Pada banyak kesempatan aku harus bertemu orang asing. Sedang kondisiku tidak terlalu pandai memecah hening di pertemuan pertama dengan orang asing. Jadi, untuk mengatasi suasana kaku, aku meriset orang itu dengan bertanya pada teman yang aku kenal, atau membuka akun media sosialnya. Barangkali ada satu atau dua kegemaran kami yang sama. Hal itu jelas dapat menjadi pancingan untuk mencairkan suasana.
Jadi, aku berusaha untuk membuka akun media sosialnya. Dan orang-orang menyebutku stalker.
**
Untuk menunjukkan sikap respek pada sesama, kadang aku bertanya tentang orang lain terkait satu hal tertentu, sesopan yang aku bisa, tidak terlalu pribadi dan tidak pula terlalu umum. Anda tahu, kadang kita tertarik mengetahui tentang sesuatu, dalam batas wajar, untuk menumbuhkan sedikit kesan bahwa kita orang yang hangat, atau simpatik.
Perasaan ingin tahu itu benar-benar bertujuan untuk bersikap respek. Tetapi keingintahuanku sering kali diolok-olok sebagai kepo.
**
Tidak semua hal tentang orang harus aku ketahui, bukan? Selain untuk fokus membenahi masalah diri sendiri, aku tidak tahu sejauh apa orang memandang privasi dirinya. Jadi, ketika bertemu seseorang, sering aku tidak banyak bertanya tentang hal-hal dan hanya fokus pada percakapan tentang perkara sehari-hari.
Pada keadaan lain, kita tahu, banyak isu sosial yang terus bergulir dan mengusik pikiran banyak orang sehingga masing-masing terdorong untuk berkomentar. Tetapi kadang suatu kejadian itu membutuhkan tilikan dari seorang ahli, sehingga tidak menarik minatku untuk menceburkan diri dalam perdebatan, betapapun itu menyangkut masalah sosial. Aku perlu belajar lebih lanjut.

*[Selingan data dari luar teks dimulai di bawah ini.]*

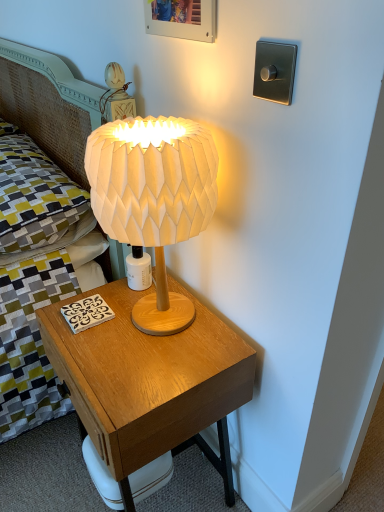
Question: Considering their positions, is wooden nightstand at center located in front of or behind yellow-green fabric pillow at upper left?

Choices:
 (A) behind
 (B) front

Answer: (B)

Question: Is wooden nightstand at center bigger or smaller than yellow-green fabric pillow at upper left?

Choices:
 (A) small
 (B) big

Answer: (B)

Question: Estimate the real-world distances between objects in this image. Which object is closer to the wooden nightstand at center?

Choices:
 (A) white paper lampshade at center
 (B) yellow-green fabric pillow at upper left
 (C) wooden picture frame at upper center

Answer: (A)

Question: Estimate the real-world distances between objects in this image. Which object is farther from the wooden picture frame at upper center?

Choices:
 (A) white paper lampshade at center
 (B) wooden nightstand at center
 (C) yellow-green fabric pillow at upper left

Answer: (B)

Well, jadi begitulah... aku benar-benar tidak ingin tahu tentang orang lain atau ikut berkomentar tentang kejadian besar... dan orang-orang menyebutku apatis.
**
Sebagaimana umumnya orang, aku memiliki banyak teman, laki-laki dan perempuan. Sebagian dekat, sebagian tidak. Tentu saja aku senang memiliki jaringan pertemanan, sekalipun aku tidak banyak memberi manfaat pada mereka. Dari banyak kawan-kawan itu, setelah aku hitung lebih cermat, banyak kawan-kawanku dari golongan perempuan.
Aku sadar betul pertemanan kami hanya sebatas pertemanan, tidak ada tujuan macam-macam, yah... meskipun aku harus mengakui, aku lebih memilih bercerita pada teman perempuan untuk hal-hal yang pribadi karena mereka pandai sekali menaruh simpati, dan kawan laki-laki cenderung untuk hal-hal yang kadang serius sekali, kadang untuk haha-hihi. Fleksibel, meski aku sangat jarang membuka hal-hal pribadi.

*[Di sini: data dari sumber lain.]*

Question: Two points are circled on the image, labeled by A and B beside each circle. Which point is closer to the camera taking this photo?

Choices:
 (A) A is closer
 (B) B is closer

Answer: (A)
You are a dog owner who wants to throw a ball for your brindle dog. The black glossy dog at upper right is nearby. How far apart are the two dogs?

Aku sebisa mungkin membangun pertemanan yang wajar pada kawan perempuan, sebab menurut seorang teman, jika kelewat batas, mungkin interaksimu dimaknai sebagai “pendekatan” untuk hubungan asmara.
Maksudku... kau tahu, aku hanya mendekati satu perempuan, meski aku bingung harus bagaimana. Hanya pada orang ini aku benar-benar kaku, meski kadang menunjukkan hasrat mendekati. Sekali lagi, hanya pada satu orang.
Yang ingin aku katakan, aku tulus berteman dengan orang-orang itu, terutama dalam konteks ini mereka yang perempuan. Tetapi aku sering disebut terjebak dalam friendzone.
**
Aku sering mengalami masalah jika harus berada dalam kegiatan-kegiatan sosial, apalagi jika didatangi orang-orang yang tidak aku kenal. Tetapi apa lacur, sebagai makhluk yang katanya sosial, aku terdorong untuk ikut.
Ketika kegiatan itu berlangsung di sekitar lingkungan sendiri, di mana orang-orang cukup mengenal aku sebagai orang yang kurang bergaul, mereka kadang cukup heran. “Tumben bocah ini hadir,” begitu kira-kira pikir mereka. Itulah kondisi di mana aku benar-benar ingin berpartisipasi sebisa mungkin, tetapi ada suara-suara yang diam-diam berbunyi: sedang pansos, kan!?
**
Kau, anak-anak kurang kerjaan dan membuat istilah-istilah merepotkan itu... brengsek!